Jim Brady

No. 57
- Position: Quarterback

Personal information
- Born: August 11, 1907 Oklahoma, US
- Died: January 12, 1984 (aged 76) Hawaii, US
- Listed height: 5 ft 7 in (1.70 m)
- Listed weight: 145 lb (66 kg)

Career information
- High school: Pocatello Pocatello, Idaho
- College: Notre Dame Fighting Irish (1927–1928)

= Jim Brady (quarterback) =

American football player and broadcasting entrepreneur (1907–1984)

James Murphy Brady (August 11, 1907 - January 12, 1984), a grandson of Idaho governor James H. Brady, was an American football player and broadcasting entrepreneur.

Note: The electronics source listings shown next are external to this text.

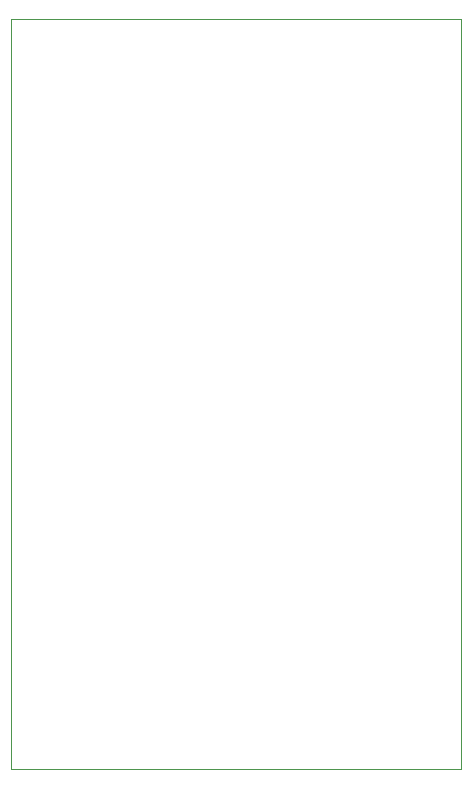
<source format=gbr>
%TF.GenerationSoftware,Altium Limited,Altium Designer,22.10.1 (41)*%
G04 Layer_Color=0*
%FSLAX26Y26*%
%MOIN*%
%TF.SameCoordinates,59CDB8F9-364B-4C5A-A8AF-F7A69B8E0267*%
%TF.FilePolarity,Positive*%
%TF.FileFunction,Profile,NP*%
%TF.Part,Single*%
G01*
G75*
%TA.AperFunction,Profile*%
%ADD60C,0.001000*%
D60*
X1500000D01*
Y2500000D01*
X0D01*
Y0D01*
%TF.MD5,911c9bbd3e6310bb3bc4f88152fe0ea8*%
M02*

</source>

After graduating from Pocatello High School in Idaho, Brady tried out for the football team at Notre Dame, but was told by coach Knute Rockne that he was far too small. But over time his persistence paid off, and in 1927 he was named the starting quarterback. Brady was the quarterback for the legendary "Win one for the Gipper" game against Army on November 10, 1928—dramatized in the film Knute Rockne, All American.

Returning to Idaho Falls in 1933, he joined the family business at The Post Register newspaper. After serving in the United States Army in World War II, Brady founded the radio station KIFI in Idaho Falls in 1947, and eventually the television station KIFI-TV. He served as president of Upper Valley Cable from 1969 until his death in 1984.